Transcribed page contents:
┌────────
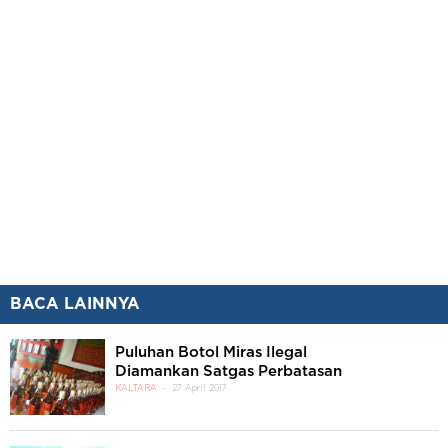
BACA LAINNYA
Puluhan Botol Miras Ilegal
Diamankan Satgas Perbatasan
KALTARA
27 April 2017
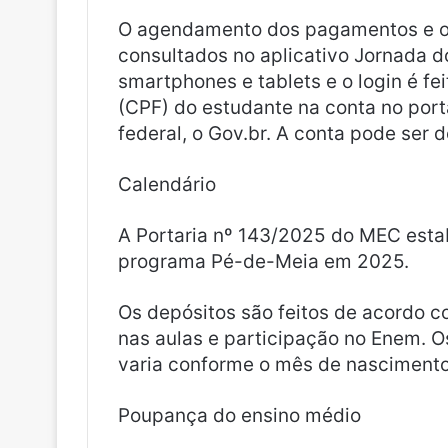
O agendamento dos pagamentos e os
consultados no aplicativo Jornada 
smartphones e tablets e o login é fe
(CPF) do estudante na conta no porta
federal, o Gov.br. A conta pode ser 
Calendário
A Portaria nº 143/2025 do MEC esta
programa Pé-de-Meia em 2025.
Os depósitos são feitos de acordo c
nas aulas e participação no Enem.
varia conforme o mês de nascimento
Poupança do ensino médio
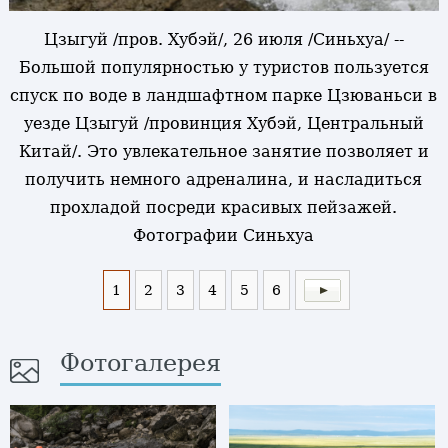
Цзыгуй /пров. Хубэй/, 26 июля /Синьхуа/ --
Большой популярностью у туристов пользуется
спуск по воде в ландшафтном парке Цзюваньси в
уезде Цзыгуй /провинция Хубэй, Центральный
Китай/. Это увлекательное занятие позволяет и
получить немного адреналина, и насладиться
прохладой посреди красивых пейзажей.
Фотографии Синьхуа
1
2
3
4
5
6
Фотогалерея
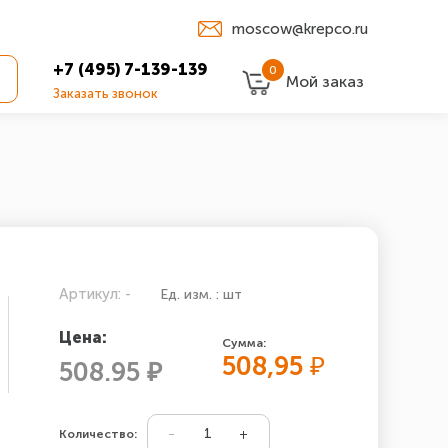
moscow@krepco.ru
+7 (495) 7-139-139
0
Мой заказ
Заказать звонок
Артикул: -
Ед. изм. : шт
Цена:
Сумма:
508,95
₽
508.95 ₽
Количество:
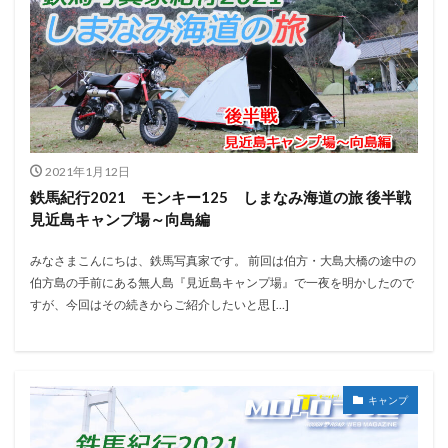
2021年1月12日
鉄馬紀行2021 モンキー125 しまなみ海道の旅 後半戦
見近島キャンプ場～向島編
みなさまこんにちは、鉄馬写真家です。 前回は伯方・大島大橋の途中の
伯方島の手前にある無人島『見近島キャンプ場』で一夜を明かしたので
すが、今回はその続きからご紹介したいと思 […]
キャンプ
└────────
EXERCISE REQUIREMENTS —
Identify every line in the listing that contains the string "Синьхуа", and copy each of those lines.

ANSWER BOX —
Цзыгуй /пров. Хубэй/, 26 июля /Синьхуа/ --
Фотографии Синьхуа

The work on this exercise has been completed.